## Fragmento proporcionado
'''

Si la función de la conciencia es relacionarnos con el mundo que nos rodea, la conciencia occidental no puede lograrlo. Ello resulta ser así porque se encuentra atada indisolublemente al lenguaje verbal. Por ello sólo somos capaces de hablar acerca de las distintas realidades y aún de aprovecharlas, sin ser capaces de comprender sus profundos significados vitales.
Hoy, alcanzados niveles extraordinarios de desarrollo técnico-científico, asistimos al agotamiento de las posibilidades de desarrollo de la conciencia ligada a la palabra. Sobre, todo pareciera ser incapaz de desarrollar y hacer evolucionar las potencias humanas éticas y valorativas, porque sólo sabe hacer de todo ello, mero discurso. En efecto, apenas rasgada la débil capa de cultura que recubre al ser humano civilizado, aparecen, intactos los instintos y las pasiones más feroces propias del hombre primitivo. Esa es la triste conclusión a que he llegado, luego de haber ejercido la profesión de abogado por más de cuarenta años.
Ello resulta ser así porque la palabra es un signo social; no va más allá del nombre, del canto, del grito, de la conversación que une a las personas en torno de lo real. La palabra no conduce a la conciencia hacia lo que se siente en contacto con las cosas; sólo es código de convivencia.
Por ello, nuestra cultura es una cultura de signos y alegorías, incapaz de contactarnos efectivamente con las energías que nutren a los demás seres vivos del planeta. Nuestra capacidad para emocionarnos mística, moral y estéticamente, y de interactuar con el Cosmos Inteligente, ha quedado virgen tal cual la tenía el hombre de Neanderthal.

'''

## Conjunto de tareas
(1) Según el fragmento sobre la conciencia y el lenguaje, ¿a qué se encuentra atada indisolublemente la conciencia occidental?
(2) Copia el fragmento sobre la conciencia y el lenguaje desde "Hoy, alcanzados niveles" hasta "de cuarenta años.", ambos incluidos, y sustituye "abogado" por "médico".

## Extracto de datos
'''

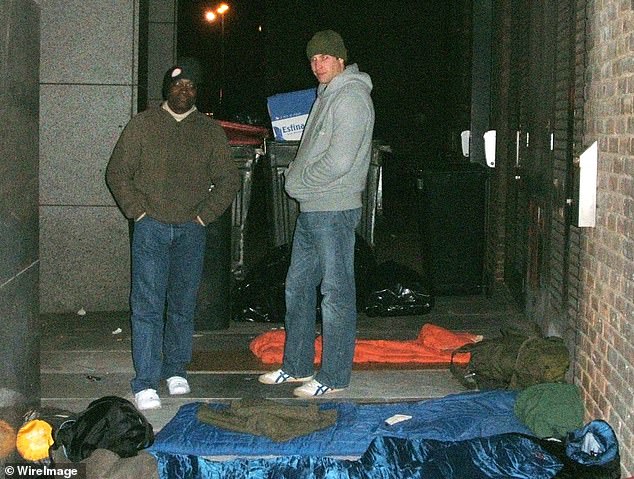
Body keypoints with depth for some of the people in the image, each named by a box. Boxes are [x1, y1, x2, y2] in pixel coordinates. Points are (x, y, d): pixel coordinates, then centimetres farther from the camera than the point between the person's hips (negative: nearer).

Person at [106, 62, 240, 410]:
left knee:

'''

## Respuestas por tarea
(1) Al lenguaje verbal.

(2)
Hoy, alcanzados niveles extraordinarios de desarrollo técnico-científico, asistimos al agotamiento de las posibilidades de desarrollo de la conciencia ligada a la palabra. Sobre, todo pareciera ser incapaz de desarrollar y hacer evolucionar las potencias humanas éticas y valorativas, porque sólo sabe hacer de todo ello, mero discurso. En efecto, apenas rasgada la débil capa de cultura que recubre al ser humano civilizado, aparecen, intactos los instintos y las pasiones más feroces propias del hombre primitivo. Esa es la triste conclusión a que he llegado, luego de haber ejercido la profesión de médico por más de cuarenta años.